Updated on Dec. 1, 2020
Actor James Shigeta had the looks, the talent — and the voice.
"It's melodious. It's deep. There is something quite sensuous about it," says L.S. Kim, a film professor at the University of California, Santa Cruz.
Kim adds that Shigeta — who died from pulmonary failure on Monday in Beverly Hills at age 85, according to his agent Jeffrey Leavitt — embodied an unusual sight on the big screen: a self-assured Asian-American man.
"In many portrayals of Asian-American men in particular, there is no sense of confidence. And with James Shigeta, his screen presence was as deep and seductive as his voice," Kim says.
A co-star of the 1961 movie musical Flower Drum Song, Shigeta broke barriers on screen as one of Hollywood's first Asian-American actors to play romantic lead characters, following in the footsteps of Sessue Hayakawa, a Japanese-born actor who rose to stardom in silent films of the 1910s.
In Bridge to the Sun, a 1961 film based on a memoir of the same name, Shigeta played Hidenari Terasaki, a dashing Japanese diplomat from Tokyo who meets cute and later marries Gwen Harold, a young white woman from Johnson City, Tenn.
The 'Tragedy' Of Being Asian-American
Only two years earlier, Shigeta had made his film debut in The Crimson Kimono as a Japanese-American homicide detective in Los Angeles caught in a love triangle between his white police partner and a key witness in their murder case. For a black-and-white film from 1959, there was a bit of a surprise ending for Shigeta's character.

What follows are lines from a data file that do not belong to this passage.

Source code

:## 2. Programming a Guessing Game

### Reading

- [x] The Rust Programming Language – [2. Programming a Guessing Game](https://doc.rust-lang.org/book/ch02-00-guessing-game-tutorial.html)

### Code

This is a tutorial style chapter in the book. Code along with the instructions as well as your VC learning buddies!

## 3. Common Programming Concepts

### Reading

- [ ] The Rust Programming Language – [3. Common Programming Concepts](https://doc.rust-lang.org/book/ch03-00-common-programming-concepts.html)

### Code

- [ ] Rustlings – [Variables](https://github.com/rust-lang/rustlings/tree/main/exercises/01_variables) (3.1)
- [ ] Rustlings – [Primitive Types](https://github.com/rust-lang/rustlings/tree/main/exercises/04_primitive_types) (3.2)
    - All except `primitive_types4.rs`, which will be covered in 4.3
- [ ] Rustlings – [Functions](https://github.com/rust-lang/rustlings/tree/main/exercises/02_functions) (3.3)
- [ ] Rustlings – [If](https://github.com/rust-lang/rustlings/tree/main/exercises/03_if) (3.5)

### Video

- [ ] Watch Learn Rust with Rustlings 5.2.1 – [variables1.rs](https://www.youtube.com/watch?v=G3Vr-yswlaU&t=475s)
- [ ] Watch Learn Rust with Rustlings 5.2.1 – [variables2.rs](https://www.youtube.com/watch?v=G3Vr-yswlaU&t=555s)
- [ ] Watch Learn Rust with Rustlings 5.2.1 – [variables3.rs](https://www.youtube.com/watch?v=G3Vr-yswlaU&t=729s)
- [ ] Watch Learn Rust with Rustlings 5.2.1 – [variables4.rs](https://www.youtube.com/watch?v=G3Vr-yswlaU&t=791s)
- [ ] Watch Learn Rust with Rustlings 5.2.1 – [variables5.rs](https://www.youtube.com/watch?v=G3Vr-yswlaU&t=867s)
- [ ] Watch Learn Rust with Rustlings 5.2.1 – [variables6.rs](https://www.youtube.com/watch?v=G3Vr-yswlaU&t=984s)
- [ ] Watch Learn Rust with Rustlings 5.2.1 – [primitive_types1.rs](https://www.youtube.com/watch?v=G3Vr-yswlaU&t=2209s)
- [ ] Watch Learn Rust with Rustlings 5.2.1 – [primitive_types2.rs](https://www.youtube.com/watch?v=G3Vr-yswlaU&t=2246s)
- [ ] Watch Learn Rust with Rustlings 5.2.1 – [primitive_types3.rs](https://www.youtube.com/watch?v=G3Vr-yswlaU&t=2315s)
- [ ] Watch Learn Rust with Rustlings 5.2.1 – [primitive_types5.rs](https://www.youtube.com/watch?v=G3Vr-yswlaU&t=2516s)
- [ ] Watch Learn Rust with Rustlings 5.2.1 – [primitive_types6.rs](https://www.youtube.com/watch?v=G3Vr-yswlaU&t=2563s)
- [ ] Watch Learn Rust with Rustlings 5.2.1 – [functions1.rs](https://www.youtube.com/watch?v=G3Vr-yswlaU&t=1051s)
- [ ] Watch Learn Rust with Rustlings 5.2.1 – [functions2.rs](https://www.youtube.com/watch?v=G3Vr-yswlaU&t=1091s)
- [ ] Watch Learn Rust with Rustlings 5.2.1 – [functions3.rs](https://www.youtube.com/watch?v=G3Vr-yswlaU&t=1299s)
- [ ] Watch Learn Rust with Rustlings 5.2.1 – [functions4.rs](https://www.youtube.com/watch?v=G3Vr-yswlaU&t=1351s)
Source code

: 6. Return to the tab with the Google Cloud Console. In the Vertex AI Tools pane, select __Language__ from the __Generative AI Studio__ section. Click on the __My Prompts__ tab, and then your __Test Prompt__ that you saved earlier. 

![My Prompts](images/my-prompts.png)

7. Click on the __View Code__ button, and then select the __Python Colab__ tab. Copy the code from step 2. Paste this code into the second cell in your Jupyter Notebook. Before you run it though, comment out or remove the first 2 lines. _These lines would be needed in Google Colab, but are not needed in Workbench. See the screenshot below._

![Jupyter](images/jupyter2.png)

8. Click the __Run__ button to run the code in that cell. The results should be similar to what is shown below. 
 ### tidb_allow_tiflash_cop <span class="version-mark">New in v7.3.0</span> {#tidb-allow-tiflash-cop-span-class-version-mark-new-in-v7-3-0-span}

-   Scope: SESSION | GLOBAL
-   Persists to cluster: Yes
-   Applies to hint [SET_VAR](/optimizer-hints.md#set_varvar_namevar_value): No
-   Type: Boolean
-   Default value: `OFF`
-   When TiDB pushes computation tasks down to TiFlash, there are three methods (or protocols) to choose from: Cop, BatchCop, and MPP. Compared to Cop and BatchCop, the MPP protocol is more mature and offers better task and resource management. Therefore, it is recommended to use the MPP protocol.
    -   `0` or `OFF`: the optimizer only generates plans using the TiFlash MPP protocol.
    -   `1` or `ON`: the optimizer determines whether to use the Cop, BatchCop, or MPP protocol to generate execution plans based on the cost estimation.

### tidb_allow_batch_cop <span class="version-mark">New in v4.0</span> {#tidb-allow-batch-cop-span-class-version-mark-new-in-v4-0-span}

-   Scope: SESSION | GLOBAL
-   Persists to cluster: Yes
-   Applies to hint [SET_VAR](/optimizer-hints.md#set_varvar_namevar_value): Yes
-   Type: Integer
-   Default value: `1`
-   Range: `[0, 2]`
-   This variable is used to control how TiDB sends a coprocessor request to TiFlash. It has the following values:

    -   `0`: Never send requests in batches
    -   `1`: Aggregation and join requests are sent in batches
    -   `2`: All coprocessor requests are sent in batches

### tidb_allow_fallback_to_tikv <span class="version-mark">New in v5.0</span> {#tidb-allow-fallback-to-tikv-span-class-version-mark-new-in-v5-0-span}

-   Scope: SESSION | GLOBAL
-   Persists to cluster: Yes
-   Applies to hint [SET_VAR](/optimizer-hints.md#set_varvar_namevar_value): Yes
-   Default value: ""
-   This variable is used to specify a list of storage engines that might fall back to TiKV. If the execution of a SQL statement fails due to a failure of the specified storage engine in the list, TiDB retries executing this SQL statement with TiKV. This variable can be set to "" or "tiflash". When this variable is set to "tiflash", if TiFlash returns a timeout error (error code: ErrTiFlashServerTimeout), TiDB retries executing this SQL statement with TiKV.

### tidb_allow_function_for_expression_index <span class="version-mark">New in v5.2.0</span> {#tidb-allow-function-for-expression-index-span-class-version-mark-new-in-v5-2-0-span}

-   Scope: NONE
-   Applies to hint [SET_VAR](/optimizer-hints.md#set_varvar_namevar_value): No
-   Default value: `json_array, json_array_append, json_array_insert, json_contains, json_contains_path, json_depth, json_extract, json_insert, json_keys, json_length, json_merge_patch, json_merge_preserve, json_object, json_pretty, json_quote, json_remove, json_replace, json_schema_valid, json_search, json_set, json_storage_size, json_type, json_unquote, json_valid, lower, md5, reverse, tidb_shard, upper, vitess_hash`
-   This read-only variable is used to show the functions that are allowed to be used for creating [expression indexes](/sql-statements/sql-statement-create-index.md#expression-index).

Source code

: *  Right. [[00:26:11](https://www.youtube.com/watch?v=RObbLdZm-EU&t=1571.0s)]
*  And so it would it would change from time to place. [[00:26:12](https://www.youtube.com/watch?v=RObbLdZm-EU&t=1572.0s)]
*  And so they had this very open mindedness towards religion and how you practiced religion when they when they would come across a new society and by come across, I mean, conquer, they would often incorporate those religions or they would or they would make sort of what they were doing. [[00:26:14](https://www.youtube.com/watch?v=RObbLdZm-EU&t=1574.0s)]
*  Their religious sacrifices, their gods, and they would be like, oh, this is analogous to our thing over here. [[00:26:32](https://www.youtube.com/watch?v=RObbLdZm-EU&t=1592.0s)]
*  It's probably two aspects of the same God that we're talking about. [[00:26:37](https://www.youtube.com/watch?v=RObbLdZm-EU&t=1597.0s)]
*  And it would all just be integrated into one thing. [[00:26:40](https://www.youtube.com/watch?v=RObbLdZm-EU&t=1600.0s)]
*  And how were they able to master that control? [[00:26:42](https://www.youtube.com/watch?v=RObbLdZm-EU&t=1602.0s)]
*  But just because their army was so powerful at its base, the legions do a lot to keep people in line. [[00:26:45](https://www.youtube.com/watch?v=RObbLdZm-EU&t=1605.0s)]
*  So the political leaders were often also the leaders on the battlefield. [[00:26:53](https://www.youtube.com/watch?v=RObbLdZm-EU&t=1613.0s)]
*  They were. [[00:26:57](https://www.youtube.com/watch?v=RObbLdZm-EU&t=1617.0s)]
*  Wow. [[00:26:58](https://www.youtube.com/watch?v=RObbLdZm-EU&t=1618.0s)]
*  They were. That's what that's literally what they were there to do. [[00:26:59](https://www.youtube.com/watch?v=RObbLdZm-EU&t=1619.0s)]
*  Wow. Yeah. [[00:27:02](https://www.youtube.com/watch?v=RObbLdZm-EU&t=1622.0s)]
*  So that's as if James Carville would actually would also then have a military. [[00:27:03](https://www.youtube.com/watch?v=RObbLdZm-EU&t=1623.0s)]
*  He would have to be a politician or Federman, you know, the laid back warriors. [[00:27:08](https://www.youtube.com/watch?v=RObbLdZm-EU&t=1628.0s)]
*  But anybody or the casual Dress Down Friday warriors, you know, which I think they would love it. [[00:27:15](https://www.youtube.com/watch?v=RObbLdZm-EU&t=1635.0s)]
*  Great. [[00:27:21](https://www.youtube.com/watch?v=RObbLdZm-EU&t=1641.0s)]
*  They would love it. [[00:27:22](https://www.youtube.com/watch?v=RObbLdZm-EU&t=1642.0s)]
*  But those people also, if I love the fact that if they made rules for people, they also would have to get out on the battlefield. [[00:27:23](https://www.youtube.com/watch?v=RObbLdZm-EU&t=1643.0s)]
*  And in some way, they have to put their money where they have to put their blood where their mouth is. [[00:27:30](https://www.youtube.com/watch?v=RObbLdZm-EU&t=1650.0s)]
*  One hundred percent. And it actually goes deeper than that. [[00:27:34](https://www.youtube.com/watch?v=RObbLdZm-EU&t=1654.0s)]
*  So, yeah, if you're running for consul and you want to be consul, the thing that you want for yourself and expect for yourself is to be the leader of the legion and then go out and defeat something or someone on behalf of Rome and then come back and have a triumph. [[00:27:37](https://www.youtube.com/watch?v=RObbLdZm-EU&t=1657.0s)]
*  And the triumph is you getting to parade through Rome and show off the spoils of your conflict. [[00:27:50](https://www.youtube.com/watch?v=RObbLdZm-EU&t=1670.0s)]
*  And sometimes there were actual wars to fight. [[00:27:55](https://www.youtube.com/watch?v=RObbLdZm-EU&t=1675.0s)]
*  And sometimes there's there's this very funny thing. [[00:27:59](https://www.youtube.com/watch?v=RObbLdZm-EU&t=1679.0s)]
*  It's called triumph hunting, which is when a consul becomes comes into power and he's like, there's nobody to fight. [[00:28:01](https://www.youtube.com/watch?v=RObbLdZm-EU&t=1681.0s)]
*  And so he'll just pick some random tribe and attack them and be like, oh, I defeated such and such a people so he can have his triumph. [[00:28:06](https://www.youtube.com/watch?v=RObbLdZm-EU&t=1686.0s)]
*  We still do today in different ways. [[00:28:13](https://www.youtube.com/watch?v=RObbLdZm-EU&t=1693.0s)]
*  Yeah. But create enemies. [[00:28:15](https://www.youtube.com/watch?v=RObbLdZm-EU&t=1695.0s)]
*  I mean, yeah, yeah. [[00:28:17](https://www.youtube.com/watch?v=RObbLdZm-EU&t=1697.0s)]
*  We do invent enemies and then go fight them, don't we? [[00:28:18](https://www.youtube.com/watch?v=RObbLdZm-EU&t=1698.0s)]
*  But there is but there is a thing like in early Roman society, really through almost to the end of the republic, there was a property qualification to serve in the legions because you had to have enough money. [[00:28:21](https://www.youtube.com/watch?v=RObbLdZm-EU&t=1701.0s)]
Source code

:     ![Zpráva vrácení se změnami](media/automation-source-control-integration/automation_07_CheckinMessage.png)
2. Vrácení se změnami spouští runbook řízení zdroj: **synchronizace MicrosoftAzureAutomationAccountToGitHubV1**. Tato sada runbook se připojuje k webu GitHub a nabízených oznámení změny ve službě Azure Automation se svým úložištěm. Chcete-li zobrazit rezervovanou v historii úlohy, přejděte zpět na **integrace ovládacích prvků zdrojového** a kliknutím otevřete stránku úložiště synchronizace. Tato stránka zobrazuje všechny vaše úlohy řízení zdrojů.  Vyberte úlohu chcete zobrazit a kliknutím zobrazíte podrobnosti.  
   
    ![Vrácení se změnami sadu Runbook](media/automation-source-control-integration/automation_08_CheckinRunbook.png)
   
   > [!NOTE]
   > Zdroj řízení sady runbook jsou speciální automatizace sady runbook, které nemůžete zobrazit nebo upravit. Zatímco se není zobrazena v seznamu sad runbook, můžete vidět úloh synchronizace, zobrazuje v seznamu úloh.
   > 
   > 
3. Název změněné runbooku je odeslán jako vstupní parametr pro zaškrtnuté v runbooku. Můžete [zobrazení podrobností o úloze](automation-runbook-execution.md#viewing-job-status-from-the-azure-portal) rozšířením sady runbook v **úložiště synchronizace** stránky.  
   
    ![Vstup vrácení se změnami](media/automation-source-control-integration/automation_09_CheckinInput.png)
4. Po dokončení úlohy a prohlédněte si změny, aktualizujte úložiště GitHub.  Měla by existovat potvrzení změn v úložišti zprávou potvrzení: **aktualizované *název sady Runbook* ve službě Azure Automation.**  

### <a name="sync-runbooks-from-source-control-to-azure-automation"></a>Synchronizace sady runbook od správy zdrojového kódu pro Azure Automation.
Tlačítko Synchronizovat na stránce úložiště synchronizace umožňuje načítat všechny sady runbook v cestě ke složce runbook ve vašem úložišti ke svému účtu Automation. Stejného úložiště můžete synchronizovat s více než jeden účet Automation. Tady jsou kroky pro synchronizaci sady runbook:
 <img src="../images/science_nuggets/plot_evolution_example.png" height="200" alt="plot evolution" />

"Oh, he wound up with the girl!" Shigeta explained with a hearty laugh in the 2006 documentary The Slanted Screen: Asian Men in Film and Television.
The plotline became a selling point for The Crimson Kimono. Movie posters showed Shigeta's character kissing a white woman. "Yes, this is a beautiful American girl in the arms of a Japanese boy!" one poster declared. "What was his strange appeal for American girls?"
Shigeta's role in that film won him a Golden Globe Award in 1960 for most promising newcomer.
"He clearly had the talent, but the roles weren't there, because unless there was a role that was written for an Asian-American, he would not be considered. And that's the tragedy here," explains Jeff Adachi, San Francisco's elected public defender who interviewed Shigeta for The Slanted Screen.
A Pioneer Who 'Led The Way'
In the documentary, which Adachi wrote, directed and produced, Shigeta recalled an exchange he had early in his career with an MGM producer who told him, "If you were white, you'd be a hell of a big star." Shigeta, who was born in what was then the Territory of Hawaii to a family of Japanese descent, said that encounter was "the first time that [he] had some kind of a clue as to the fact that there might be some discrimination out there."
"It's a very difficult business. It's a constant struggle even if you're not Asian," says actress Nancy Kwan, who co-starred with Shigeta in Flower Drum Song. "He was a pioneer. He led the way."
Shigeta leaves behind a career on screen that lasted half a century. He had smaller, supporting parts in Die Hard and in television series like Hawaii Five-O. But in his earliest movies, he often got top billing and the girl. And for an Asian-American actor, that's a benchmark still remarkable today.